Wir haben es jetzt in den nächsten Tagen mit dem Duell der besten Köpfe zu tun und zu diesen zählt der Repo-Experte der Credit Suisse Zoltan Pozsar. Auf der Seite der amerikanischen Zentralbank FED klafft diesbezüglich eine große Lücke, weil man in diesem Jahr ein paar gute Leute in die Wüste schickte. Pozsar hatte vor seiner beratenden Tätigkeit bei der Credit Suisse den Repo-Markt der FED neu geordnet und ist deshalb der führende Experte auf diesem Gebiet. Ich habe seit dem Ausbruch der Repo-Krise am 16. September alle relevanten Fachartikel zu diesem Thema studiert und dabei festgestellt, dass außer ihm keiner auch nur annähernd den richtigen Durchblick hat. Es geht dabei um die Massage der größten Geldmengenblase in der Geschichte der Menschheit, mit der man die ganze Milchstraße finanztechnisch bewirtschaften könnte.
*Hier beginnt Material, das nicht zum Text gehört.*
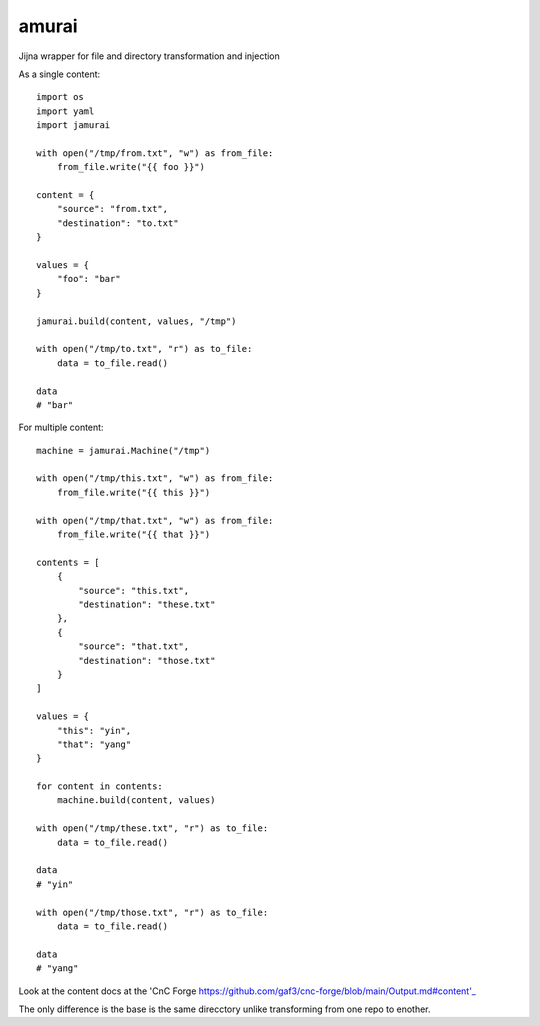 amurai
=======

Jijna wrapper for file and directory transformation and injection

As a single content::

    import os
    import yaml
    import jamurai

    with open("/tmp/from.txt", "w") as from_file:
        from_file.write("{{ foo }}")

    content = {
        "source": "from.txt",
        "destination": "to.txt"
    }

    values = {
        "foo": "bar"
    }

    jamurai.build(content, values, "/tmp")

    with open("/tmp/to.txt", "r") as to_file:
        data = to_file.read()

    data
    # "bar"

For multiple content::

    machine = jamurai.Machine("/tmp")

    with open("/tmp/this.txt", "w") as from_file:
        from_file.write("{{ this }}")

    with open("/tmp/that.txt", "w") as from_file:
        from_file.write("{{ that }}")

    contents = [
        {
            "source": "this.txt",
            "destination": "these.txt"
        },
        {
            "source": "that.txt",
            "destination": "those.txt"
        }
    ]

    values = {
        "this": "yin",
        "that": "yang"
    }

    for content in contents:
        machine.build(content, values)

    with open("/tmp/these.txt", "r") as to_file:
        data = to_file.read()

    data
    # "yin"

    with open("/tmp/those.txt", "r") as to_file:
        data = to_file.read()

    data
    # "yang"

Look at the content docs at the 'CnC Forge https://github.com/gaf3/cnc-forge/blob/main/Output.md#content'_

The only difference is the base is the same direcctory unlike transforming from one repo to enother.
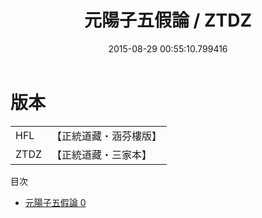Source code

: #+TITLE: 元陽子五假論 / ZTDZ

#+DATE: 2015-08-29 00:55:10.799416
* 版本
 |       HFL|【正統道藏・涵芬樓版】|
 |      ZTDZ|【正統道藏・三家本】|
目次
 - [[file:KR5c0261_000.txt][元陽子五假論 0]]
Leider schaffen wir es derzeit technologisch nicht einmal mehr bis zum Mond. Es schwirrt deshalb eine seit den fünfziger Jahren aufgeblähte Geldmenge um unseren Planeten, welche im Lauf der Jahrzehnte durch diverse Maßnahmen in Bewegung gehalten wurde. Kommt diese monströse Geldmenge wie jetzt zum Stillstand, dann geht wie im Film „Speed“ eine Finanzbombe hoch. Im Zentrum dieser Geldbewegungsindustrie steht der Repo-Markt, welcher bislang als derart langweilig angesehen wurde, dass sich beruflich kaum jemand damit richtig beschäftigen wollte. Doch das Szenario von Zoltan Pozsar ist kausal nachvollziehbar und deshalb sehr ernst zu nehmen.

Den aktuellen Stand der Dinge können Sie den Leitmedien entnehmen, weil mit der Klimakrise die zweite Finanzkrise gemeint ist. Ansonsten werde ich insbesondere an den Wochenenden immer dann wieder etwas berichten, wenn sich diesbezüglich wieder etwas getan hat.